== EXTRACTED DATA

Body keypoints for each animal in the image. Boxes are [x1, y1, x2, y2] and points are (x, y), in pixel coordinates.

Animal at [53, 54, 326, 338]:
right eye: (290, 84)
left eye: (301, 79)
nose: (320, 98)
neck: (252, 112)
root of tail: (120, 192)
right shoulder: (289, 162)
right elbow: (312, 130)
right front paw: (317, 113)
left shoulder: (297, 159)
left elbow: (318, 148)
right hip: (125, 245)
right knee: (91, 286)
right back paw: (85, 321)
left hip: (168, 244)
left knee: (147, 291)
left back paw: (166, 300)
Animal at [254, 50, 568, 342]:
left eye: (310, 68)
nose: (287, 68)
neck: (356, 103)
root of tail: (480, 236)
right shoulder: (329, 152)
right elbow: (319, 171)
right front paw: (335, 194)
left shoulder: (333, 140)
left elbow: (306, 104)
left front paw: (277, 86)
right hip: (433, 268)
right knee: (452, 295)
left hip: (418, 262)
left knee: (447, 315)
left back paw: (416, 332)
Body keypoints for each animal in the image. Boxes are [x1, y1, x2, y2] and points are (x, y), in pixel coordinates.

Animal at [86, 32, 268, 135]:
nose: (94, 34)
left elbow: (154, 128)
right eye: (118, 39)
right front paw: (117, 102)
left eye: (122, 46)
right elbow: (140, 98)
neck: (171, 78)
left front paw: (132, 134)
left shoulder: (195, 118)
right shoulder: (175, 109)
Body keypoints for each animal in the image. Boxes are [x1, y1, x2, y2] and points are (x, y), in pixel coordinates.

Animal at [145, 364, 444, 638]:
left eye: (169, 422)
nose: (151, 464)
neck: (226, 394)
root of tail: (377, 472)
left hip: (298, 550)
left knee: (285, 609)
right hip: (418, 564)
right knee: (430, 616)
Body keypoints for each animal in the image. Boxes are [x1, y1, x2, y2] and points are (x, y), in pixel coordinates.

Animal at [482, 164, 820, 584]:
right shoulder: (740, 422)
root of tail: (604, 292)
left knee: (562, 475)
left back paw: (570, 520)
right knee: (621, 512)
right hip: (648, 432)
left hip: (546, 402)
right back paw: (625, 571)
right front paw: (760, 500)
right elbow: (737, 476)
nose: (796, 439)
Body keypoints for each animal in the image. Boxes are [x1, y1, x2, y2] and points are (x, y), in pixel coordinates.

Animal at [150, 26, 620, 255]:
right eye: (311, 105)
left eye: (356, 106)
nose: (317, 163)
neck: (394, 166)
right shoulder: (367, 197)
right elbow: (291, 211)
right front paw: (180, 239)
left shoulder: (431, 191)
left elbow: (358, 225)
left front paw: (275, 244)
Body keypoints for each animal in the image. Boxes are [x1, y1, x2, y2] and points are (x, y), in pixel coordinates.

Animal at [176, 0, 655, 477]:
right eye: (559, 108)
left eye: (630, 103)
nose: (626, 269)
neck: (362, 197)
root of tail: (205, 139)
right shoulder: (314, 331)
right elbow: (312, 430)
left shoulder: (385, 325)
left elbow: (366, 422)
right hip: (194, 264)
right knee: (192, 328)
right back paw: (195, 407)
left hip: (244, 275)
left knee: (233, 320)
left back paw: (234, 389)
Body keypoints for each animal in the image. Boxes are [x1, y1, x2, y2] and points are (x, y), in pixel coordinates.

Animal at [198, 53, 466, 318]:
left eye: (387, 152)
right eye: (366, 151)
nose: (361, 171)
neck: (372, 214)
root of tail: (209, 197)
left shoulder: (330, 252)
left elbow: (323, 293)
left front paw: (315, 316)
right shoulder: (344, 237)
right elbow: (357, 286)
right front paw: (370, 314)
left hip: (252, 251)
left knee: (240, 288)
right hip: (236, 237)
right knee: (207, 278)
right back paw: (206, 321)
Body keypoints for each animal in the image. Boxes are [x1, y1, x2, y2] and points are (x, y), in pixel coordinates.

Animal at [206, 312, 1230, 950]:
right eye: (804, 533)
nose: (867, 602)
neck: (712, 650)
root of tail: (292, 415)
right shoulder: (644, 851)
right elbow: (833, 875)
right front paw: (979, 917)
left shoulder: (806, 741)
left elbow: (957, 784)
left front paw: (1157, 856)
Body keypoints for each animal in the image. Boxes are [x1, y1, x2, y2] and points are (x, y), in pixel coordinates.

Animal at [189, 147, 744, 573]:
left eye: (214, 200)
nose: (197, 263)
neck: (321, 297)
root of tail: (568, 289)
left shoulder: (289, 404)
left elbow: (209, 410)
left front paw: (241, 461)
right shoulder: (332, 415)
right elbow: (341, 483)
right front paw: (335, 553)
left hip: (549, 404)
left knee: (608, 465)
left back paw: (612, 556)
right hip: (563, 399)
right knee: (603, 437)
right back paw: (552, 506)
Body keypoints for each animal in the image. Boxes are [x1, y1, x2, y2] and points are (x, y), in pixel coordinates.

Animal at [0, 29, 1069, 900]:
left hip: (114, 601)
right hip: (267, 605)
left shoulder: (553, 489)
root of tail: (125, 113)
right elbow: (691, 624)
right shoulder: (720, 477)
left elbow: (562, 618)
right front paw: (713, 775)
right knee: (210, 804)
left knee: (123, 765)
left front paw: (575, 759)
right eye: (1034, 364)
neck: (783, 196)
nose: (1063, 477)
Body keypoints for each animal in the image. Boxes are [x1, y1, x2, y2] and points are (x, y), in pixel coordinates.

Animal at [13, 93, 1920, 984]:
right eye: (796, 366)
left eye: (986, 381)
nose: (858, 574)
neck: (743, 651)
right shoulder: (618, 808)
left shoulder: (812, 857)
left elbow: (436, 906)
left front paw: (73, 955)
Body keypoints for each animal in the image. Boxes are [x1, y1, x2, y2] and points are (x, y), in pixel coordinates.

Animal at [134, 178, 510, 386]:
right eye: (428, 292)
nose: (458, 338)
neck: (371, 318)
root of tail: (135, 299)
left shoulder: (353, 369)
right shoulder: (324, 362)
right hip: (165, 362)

====

### WORK TASK
Show the lines where the word "back" appears in the entries.

### TASK OUTPUT
right back paw: (85, 321)
left back paw: (166, 300)
left back paw: (416, 332)
left back paw: (570, 520)
right back paw: (625, 571)
right back paw: (195, 407)
left back paw: (234, 389)
right back paw: (206, 321)
left back paw: (612, 556)
right back paw: (552, 506)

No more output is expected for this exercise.